- **TASK TO CARRY OUT**: Only the lines from the one containing "coffee cup: none [145,367,176,416]" through the one containing "notepad: present [416,378,514,431]" should be printed, exactly as they appear below, with both ends included.
● ● ● ● ●
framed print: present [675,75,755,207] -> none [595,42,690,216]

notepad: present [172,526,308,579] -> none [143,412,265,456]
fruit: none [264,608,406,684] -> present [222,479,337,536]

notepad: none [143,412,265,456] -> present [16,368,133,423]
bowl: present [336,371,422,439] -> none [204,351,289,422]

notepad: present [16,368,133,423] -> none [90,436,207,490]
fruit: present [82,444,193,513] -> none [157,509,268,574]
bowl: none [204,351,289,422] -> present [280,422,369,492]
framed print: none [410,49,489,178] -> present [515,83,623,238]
● ● ● ● ●
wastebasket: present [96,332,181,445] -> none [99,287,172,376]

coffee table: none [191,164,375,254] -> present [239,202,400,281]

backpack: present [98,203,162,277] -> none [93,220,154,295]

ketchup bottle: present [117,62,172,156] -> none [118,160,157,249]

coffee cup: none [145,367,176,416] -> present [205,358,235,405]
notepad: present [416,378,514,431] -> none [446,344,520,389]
● ● ● ● ●
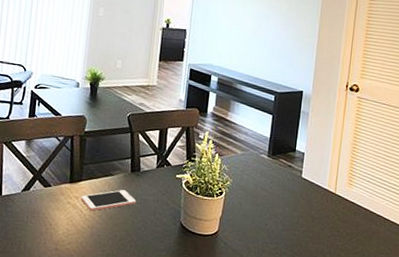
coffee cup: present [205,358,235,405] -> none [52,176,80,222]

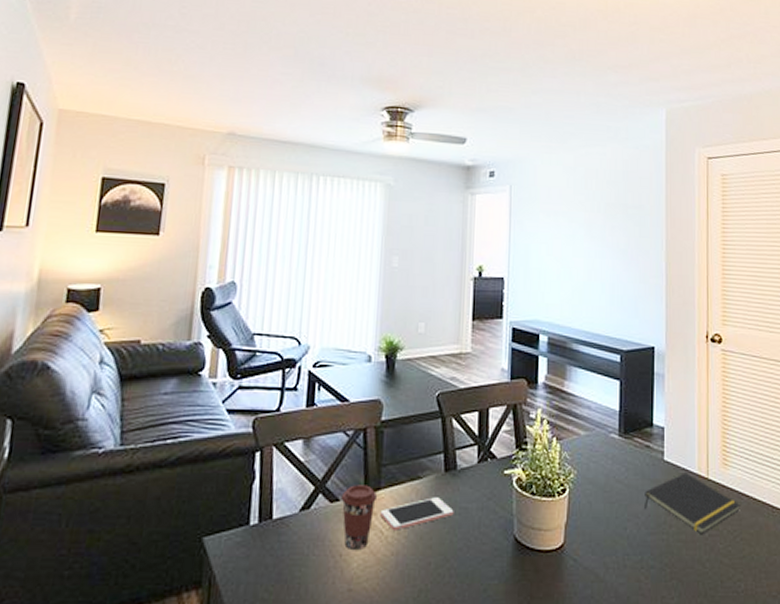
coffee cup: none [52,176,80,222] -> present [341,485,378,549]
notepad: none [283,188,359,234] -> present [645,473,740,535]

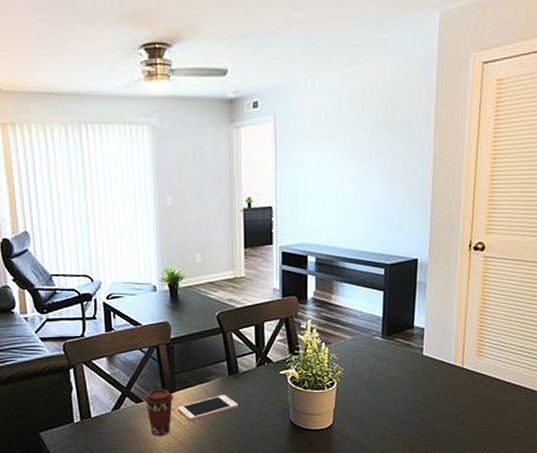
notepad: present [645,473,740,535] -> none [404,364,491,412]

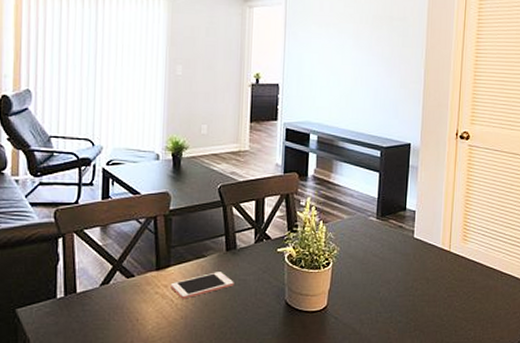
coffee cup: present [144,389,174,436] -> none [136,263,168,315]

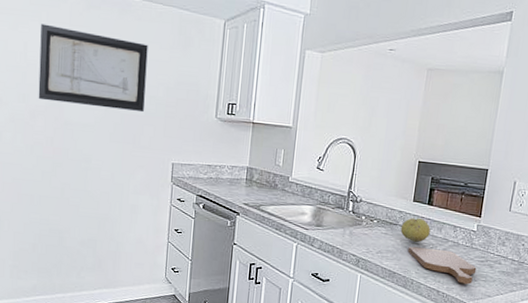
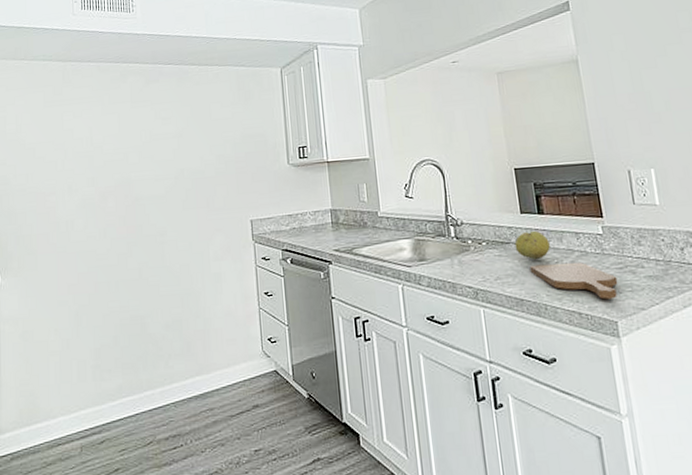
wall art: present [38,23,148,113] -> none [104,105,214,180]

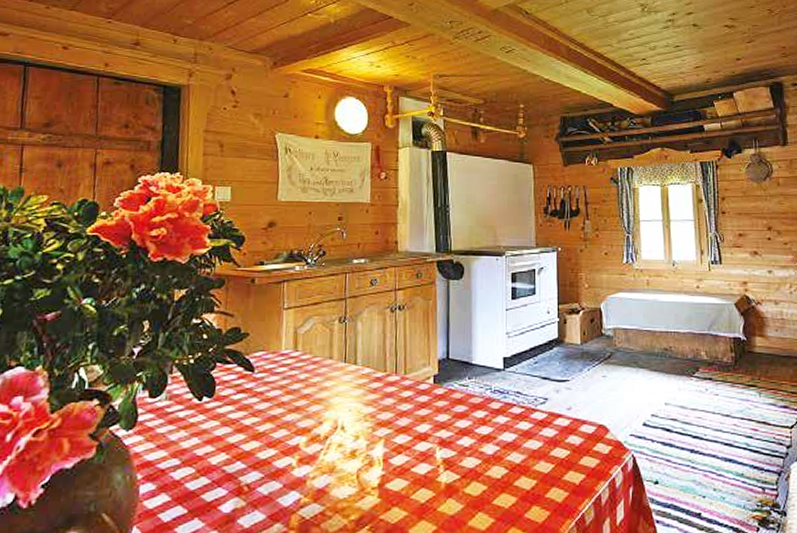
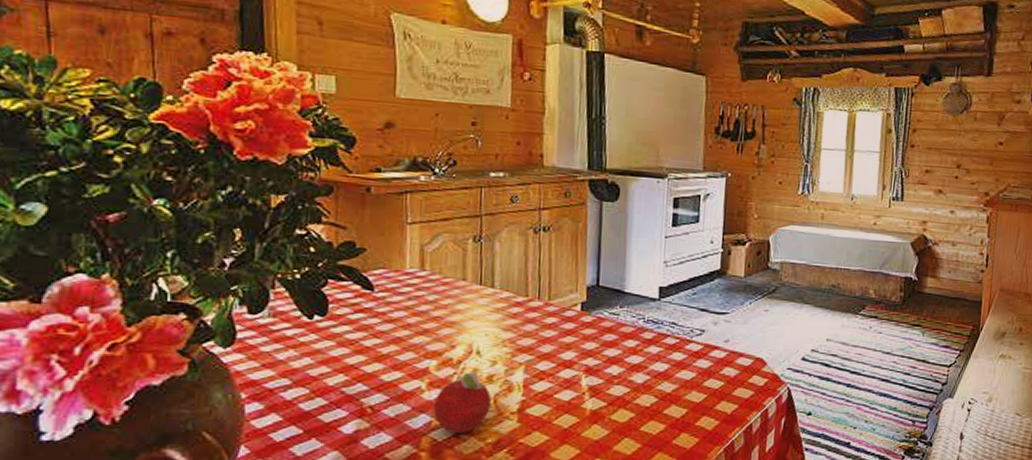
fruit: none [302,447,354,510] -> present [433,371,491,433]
● ● ● ● ●
- **OUTPUT BELOW**:
coffee cup: none [145,367,176,416] -> present [205,358,235,405]
notepad: present [416,378,514,431] -> none [446,344,520,389]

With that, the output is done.